Going way back in history, it’s evident that when there are more than one or two of any transportation mode, the owners need to find out which is fastest. This has never more true than today when there are attractive profits to be made from serving a new generation of racers willing to pay to make their everyday ride track-worthy. These run the gamut from Mustangs, Corvettes, and Camaros to the popular pickup truck genre. There’s business to be had from those who are willing to invest in some additional knowledge that is unique to the performance/racing segment.
The traditional drag racers have used units like the Powerglide and THM 400 turbo for decades, and these continue to be a substantial part of the market. But, as SunCoast Performance’s President of Sales and Marketing, Blake Carter, points out, there’s a new generation of young racers that differs from that mold. “A lot of our customers are younger and passionate about their vehicle. Look at every enlisted kid who just got out of basic—they go and buy a new Camaro, Mustang, Challenger, or Corvette. As men, it seems unnatural to just drive it, so we desire a little bit more, and you know, that can be a slippery slope to travel down!” Carter said.

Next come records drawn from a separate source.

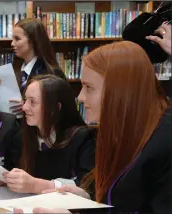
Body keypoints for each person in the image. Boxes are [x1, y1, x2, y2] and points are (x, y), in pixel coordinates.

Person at [15, 41, 172, 213]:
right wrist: (87, 199)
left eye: (89, 87)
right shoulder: (125, 132)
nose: (80, 97)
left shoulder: (165, 144)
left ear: (120, 90)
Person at [0, 75, 96, 194]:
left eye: (33, 102)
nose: (24, 107)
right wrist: (6, 179)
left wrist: (36, 185)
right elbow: (10, 169)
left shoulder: (83, 139)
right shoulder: (20, 138)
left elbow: (87, 187)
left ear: (56, 108)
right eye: (25, 100)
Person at [10, 18, 66, 116]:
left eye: (17, 39)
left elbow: (59, 108)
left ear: (32, 41)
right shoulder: (13, 70)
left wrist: (28, 105)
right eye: (12, 39)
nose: (12, 43)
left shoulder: (51, 73)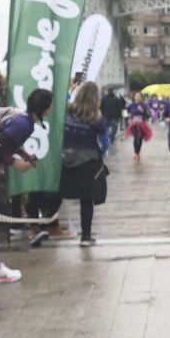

“What we are seeing is that it has become a generational thing. We host an annual research lab here twice a year. Dealers have the opportunity to attend these research labs and learn what it takes to successfully build a unit to withstand the demands of today’s aftermarket performance customer. We know the older generation has been building 400’s for 30 years and seems somewhat comfortable. These same builders have been slightly apprehensive of building a late-model transmission and standing behind the ludicrous power levels we see in late-model performance. When I speak of late-model, I mean the six-speed, eight-speed, or 10-speed in both gas and diesel product lines. Due to that apprehension of building, or because of past failure from lack of understanding software calibrations on these units, conventional transmission shops aren’t taking on the work.
“There’s a new generation of young kids who open performance shops. One important lesson they’re learning with the new computers and electronics is the guy who’s building the unit better be talking to the guy who’s programming the transmission.”
They will need to collaborate on the job to be successful, Carter told us, and he continued by pointing out that there is no lack of work. “These builders are getting $10,000 and $12,000 for a build, and it’s coming back-to-back-to-back!”
“Today, it is incredibly easy to have 700, 800 horsepower and still get 20+ miles to the gallon cruising down the highway. That’s what people are doing with the new stuff. You take that new Ford Explorer. It has a three-liter turbo with the new 10R60, and they’re making 500 horsepower with a simple software calibration change.
“You take a 10-speed with that close ratio—a 4.71 first gear, but in a heavy SUV—and make 500 horsepower with twin-turbo V6, well, it feels—and it is—pretty fast. They’re running 11-second quarter miles, and that’s in a vehicle that they’re buying for their wife. And they’ll say, ‘Hey, yeah, I bought this for you, babe, to drive back and forth to work every day. Aren’t you happy?’ And then she drives it, but on the weekends, dad gets to take it to the track.”
In the end, there is virtually nowhere in North America where there aren’t performance jobs to be had on a weekly basis. A transmission shop technician has a head start on the knowledge base that translates into profitability from those jobs. As stock transmissions last longer, there’s an opportunity to maintain the profitability of the shop bays. From a business standpoint, it’s nothing new. Since electronics began taking control of step transmissions, our industry has been one of continual learning to keep up with the jobs that will make us successful.